Auch hier dürfen wir uns keine Illusionen machen. Auch diese Mittel können die Projekte des Machtkolosses oft nicht effektiv verhindern (auch wenn wir denken, dass, im Gegensatz zu den Mitteln der Politik, viel eher die tatsächliche Möglichkeit dazu besteht), dafür aber findet eine wirkliche Veränderung statt.
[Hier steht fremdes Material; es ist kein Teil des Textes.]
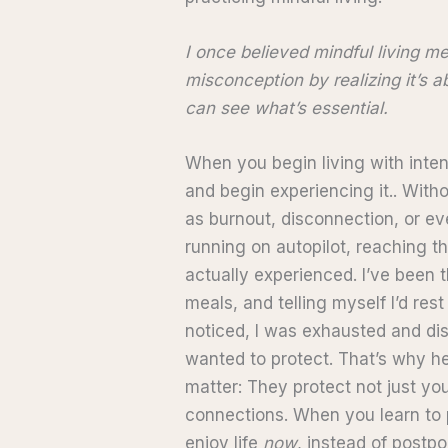
I once believed mindful living me
misconception by realizing it’s 
can see what’s essential.
When you begin living with inten
and begin experiencing it.. Witho
as burnout, disconnection, or ev
running on autopilot, reaching 
actually experienced. I’ve been 
meals, and telling myself I’d rest
noticed, I was exhausted and dis
wanted to protect. That’s why he
matter: They protect not just yo
connections. When you learn to 
enjoy life
now
, instead of postpon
Diese Veränderung ist nicht ein realisiertes oder verhindertes Projekt, sondern sind die Beziehungen, die wir in einem solchen Kampf entwickeln. Die Beziehungen unter uns, durch Selbstorganisation, Solidarität und Komplizenschaft. Die Beziehungen zu uns selbst, durch die Wahrnehmung unserer Kraft als Individuen. Die Beziehungen zur Welt, durch die Ununterworfenheit und die Umwälzung der passiven Rollen, die uns aufgezwungen werden. Und diese Art von Beziehungen stehen im Gegensatz zum ganzen Funktionieren dieser Welt. Und nur in ihnen lässt sich eine Stärke entwickeln, der es schliesslich gelingen kann, die Welt, die uns aufgezwungen wird, wirklich umzustürzen. Das, was sich also wirklich verändert, wenn wir die Intervention gegen diese Projekte der Stadtentwicklung, sowie gegen alles, was uns unterdrückt, selber in die Hand nehmen, indem wir uns auf den Angriff stützen, ist, nicht mehr das Gefühl zu haben, als blosse umherschiebbare Spielsteine in einer aufgezwungenen Welt zu leben – und unserer Freiheit in der Revolte zu erproben.